- Stored Data
- Computing Quickest/Shortest Path
- Efficiency and Feasibility
My design is to combine the power of different databases to combine and structure themseleves to work together. Also I benefit using openmaps data for some places https://planet.openstreetmap.org/ data available and can make changes and construct maps accordingly. It is simple, do not store images, instead store them as curves made by points and connect them in coherence usign nodes and tree structure.
First have some some points stored in the form of JSON in a nosql database for containing various points and their small points making curves, then having them as in the form of svg files so that they can be zoomed. One example of that is here
Then these features also contain some images in the form of .png and .jpg. Like storing patched, tiles, etc and mountains layers as a form of .png. And for landmark features which are very large can be stored as .jpg. Then the links between each feature is made usign the graph garph database. Which structs the linkage between different geographic features, as given in this example.
Yes, the size of data can be very huge, so very less use of images is done, only for use of curves to create new features.
There must be a lot of preprocessing going on to achieve instantaneous results. Right? Yes, that’s the most necesarry part of this. After a couple of experiments, it became apparent that both importing and representing Geo data, to start with, could be improved. Importing selectively the data from Open Street Map to our form and using it is time consuming. Queries on existing solutions using Open Street Map would be too slow for this type of questions outlined above because of the sheer size of the data.
- GIS data abstractions and operations
- Import Open Street Map data Have them make relations with each other.

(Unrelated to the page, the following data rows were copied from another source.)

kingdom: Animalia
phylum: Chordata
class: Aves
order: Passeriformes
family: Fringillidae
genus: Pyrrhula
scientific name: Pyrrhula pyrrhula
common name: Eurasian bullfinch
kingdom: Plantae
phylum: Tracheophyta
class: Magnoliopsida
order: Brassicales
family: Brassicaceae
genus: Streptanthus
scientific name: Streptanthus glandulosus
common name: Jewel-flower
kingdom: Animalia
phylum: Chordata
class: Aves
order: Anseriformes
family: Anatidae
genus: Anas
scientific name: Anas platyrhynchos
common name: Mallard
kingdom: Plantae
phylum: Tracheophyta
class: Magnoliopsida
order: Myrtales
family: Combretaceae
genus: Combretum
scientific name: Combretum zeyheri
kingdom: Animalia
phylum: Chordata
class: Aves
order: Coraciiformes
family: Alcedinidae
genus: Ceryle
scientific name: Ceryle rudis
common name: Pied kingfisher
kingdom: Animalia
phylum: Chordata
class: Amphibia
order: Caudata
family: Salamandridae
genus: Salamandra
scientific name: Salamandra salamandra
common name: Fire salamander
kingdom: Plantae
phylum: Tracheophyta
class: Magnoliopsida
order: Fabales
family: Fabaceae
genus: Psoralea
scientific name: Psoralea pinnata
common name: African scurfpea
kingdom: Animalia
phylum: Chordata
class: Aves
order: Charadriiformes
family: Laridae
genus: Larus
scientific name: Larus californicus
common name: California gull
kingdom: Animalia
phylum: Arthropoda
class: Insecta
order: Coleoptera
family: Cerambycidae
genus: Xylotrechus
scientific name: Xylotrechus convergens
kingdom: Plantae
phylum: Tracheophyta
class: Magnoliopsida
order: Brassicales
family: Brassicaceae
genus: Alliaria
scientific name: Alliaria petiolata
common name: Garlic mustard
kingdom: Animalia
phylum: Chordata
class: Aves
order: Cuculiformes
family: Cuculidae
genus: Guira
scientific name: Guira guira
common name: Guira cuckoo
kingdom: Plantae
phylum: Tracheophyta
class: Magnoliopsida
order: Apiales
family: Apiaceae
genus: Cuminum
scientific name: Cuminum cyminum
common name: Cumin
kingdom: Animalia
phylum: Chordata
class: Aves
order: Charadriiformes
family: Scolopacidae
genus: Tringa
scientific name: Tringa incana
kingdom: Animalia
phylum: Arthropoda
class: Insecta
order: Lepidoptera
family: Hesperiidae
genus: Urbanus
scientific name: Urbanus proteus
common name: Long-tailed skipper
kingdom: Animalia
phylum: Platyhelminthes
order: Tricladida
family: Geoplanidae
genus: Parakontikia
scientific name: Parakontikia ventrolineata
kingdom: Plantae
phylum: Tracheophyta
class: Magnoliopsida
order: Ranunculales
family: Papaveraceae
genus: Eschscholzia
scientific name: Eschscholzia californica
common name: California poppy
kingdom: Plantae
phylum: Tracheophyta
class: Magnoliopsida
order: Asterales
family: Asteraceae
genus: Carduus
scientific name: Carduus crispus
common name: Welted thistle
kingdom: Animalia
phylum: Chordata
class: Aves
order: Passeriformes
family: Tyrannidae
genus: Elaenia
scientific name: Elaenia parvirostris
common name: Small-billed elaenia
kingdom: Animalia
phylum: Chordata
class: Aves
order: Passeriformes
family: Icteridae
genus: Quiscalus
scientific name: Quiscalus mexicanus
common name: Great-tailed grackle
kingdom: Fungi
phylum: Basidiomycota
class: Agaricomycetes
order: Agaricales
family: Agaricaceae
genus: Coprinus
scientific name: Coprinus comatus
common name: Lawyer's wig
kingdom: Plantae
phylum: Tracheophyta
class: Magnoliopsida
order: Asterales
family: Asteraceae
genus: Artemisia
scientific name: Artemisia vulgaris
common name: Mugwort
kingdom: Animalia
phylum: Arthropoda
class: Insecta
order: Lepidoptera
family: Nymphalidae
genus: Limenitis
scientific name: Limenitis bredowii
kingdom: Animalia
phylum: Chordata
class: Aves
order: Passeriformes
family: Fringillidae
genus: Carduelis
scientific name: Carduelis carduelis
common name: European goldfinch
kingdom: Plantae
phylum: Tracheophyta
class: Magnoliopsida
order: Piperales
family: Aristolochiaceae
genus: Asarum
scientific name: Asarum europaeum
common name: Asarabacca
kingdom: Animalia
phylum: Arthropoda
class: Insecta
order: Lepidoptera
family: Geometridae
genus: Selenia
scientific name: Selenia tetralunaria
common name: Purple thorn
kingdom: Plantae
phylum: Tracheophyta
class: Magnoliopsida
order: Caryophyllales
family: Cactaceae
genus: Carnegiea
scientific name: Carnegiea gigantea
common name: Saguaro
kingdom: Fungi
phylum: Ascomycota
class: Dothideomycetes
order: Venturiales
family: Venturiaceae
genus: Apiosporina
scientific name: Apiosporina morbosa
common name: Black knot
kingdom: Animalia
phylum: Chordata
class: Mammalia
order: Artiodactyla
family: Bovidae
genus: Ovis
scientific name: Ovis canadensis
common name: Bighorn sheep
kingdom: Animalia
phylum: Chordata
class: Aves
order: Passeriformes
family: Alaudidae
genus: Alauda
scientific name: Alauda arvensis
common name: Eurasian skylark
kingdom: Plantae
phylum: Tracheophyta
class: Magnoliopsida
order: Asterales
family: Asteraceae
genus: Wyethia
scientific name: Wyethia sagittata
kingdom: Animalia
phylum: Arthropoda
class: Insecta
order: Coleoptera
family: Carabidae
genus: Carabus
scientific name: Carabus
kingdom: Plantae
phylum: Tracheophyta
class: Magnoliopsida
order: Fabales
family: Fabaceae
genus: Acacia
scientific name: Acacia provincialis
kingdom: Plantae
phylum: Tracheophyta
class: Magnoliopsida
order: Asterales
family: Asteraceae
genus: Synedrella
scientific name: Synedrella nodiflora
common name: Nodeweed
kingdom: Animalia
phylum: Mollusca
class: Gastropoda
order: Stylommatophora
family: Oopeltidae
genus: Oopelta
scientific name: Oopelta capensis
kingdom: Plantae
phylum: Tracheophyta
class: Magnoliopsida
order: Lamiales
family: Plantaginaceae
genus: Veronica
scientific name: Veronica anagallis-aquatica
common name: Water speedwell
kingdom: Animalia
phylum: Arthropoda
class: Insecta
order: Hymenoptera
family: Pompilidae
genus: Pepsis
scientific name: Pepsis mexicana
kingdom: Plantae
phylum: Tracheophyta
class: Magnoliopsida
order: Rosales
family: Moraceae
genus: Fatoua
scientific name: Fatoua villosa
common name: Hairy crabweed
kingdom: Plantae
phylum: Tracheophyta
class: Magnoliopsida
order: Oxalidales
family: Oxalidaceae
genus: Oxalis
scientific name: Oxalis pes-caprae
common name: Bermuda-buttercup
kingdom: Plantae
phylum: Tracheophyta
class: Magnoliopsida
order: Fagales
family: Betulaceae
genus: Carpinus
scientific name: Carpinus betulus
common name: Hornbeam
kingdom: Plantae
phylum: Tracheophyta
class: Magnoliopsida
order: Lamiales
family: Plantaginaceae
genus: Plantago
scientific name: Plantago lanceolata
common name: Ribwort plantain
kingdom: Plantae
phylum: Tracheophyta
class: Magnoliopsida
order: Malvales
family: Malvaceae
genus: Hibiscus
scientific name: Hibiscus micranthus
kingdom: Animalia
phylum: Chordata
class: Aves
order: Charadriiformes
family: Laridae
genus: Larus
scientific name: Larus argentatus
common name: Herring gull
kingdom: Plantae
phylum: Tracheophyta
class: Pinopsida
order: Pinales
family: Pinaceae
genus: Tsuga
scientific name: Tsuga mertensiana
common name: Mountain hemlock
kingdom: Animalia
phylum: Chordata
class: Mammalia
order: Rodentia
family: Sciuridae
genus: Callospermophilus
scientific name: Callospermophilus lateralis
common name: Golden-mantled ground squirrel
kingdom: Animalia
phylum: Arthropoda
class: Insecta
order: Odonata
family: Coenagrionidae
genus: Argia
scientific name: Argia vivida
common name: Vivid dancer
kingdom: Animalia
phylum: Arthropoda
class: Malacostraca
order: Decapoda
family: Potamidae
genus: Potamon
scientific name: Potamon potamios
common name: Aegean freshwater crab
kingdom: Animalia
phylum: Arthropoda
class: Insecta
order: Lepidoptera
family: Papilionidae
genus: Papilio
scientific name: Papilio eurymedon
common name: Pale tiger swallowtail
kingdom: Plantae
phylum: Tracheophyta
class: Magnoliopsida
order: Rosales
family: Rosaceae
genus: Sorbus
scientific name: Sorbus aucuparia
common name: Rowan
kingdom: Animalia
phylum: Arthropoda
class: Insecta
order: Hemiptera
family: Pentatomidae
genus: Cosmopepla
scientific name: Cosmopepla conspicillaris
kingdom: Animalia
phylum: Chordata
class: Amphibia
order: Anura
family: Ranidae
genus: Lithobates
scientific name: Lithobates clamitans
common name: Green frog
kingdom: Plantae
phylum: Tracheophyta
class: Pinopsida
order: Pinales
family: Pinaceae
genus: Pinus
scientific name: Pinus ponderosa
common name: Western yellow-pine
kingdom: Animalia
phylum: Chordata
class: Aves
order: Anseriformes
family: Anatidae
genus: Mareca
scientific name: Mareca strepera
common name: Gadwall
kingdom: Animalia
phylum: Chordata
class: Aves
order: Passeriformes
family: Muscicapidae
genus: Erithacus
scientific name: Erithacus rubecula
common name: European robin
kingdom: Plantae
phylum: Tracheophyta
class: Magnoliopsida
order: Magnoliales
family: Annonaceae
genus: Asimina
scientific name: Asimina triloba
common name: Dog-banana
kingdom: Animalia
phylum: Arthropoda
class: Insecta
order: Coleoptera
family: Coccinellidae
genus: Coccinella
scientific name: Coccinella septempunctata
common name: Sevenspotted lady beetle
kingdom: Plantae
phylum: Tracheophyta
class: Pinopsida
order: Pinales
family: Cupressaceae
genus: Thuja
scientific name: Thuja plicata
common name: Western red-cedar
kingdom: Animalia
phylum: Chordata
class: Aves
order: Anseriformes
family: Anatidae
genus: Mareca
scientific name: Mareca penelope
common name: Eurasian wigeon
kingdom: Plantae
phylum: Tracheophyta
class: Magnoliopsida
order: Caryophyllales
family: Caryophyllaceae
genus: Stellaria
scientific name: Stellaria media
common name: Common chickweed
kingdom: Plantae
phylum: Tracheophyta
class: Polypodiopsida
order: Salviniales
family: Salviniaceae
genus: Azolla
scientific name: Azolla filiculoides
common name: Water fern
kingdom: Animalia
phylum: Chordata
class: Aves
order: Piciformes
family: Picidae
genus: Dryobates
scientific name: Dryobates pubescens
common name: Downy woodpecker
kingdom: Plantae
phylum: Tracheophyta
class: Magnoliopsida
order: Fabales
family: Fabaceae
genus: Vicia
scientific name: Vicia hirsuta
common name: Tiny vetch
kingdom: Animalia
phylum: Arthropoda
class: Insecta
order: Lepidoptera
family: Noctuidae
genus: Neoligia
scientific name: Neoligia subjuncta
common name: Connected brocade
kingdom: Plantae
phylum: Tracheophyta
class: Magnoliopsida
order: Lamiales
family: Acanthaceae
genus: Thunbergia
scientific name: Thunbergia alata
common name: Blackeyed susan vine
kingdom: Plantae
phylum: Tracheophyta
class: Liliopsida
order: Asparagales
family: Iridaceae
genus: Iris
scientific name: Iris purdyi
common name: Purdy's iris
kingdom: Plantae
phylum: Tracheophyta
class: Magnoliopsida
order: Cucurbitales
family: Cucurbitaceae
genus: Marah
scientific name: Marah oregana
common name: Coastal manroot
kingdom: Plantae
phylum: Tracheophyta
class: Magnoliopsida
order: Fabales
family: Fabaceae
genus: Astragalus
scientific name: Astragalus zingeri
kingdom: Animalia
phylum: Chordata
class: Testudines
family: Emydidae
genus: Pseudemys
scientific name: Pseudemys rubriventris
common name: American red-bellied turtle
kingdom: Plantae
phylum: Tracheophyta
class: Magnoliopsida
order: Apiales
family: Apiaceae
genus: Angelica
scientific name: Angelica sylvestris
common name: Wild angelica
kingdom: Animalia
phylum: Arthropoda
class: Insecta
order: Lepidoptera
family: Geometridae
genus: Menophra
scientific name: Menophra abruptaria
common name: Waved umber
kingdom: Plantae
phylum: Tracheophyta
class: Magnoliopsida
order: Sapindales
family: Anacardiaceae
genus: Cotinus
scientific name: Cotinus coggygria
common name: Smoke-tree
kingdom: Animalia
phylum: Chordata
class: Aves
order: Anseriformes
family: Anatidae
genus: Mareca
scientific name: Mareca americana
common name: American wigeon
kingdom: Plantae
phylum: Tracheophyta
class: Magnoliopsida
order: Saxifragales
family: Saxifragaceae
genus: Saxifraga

Usign the weights for differnt routes, like for that we can give different weights to differnt factors like traffic, road size, road length, realtime predictions. The number of points in between in the same relation to a particular place, allow us to map the route. The roads would be classified in number of ways and will have binary values stating there traffic rate for each point which make them. This way if a traffic rate a certain sum gets over a certain point we can regard it as highly traffic place and can suggest other routes if possible, The concept of multithreading comes here, we can use diferent threads to perform this task asynchronsly, and for sure the one which gets evaluated first certainly has less congestion and times, also the weight will be high. Let say the user is following some points, he take different turn, for that we will certaily follow that path and in the mean time calculate the nearest point which should be on out previous selected track. Also asynchronously if it gets very far from (result is not calculated in mean time), simply start with the intital step.
- Theoretically, This can be a good choice to have the shortest route as simple, just follow and count the number. Give them weights for each factor and get the problem solved, but handling this thing for so many people at a same time is not possible using this method.
Wikipedia, of course https://medium.com/neo4j/how-i-put-the-world-map-in-a-graph-422b651780e9 https://www.makeuseof.com/tag/technology-explained-google-maps-work/
Maps indeed very confusing and a lot of work needs to be done to keep mantaining them and also to make them up to date, traffic and related stuffs, I think this is indeed a very hectic task to do. This is just a brief idea, though I am sure this really does not work in real life scenerias.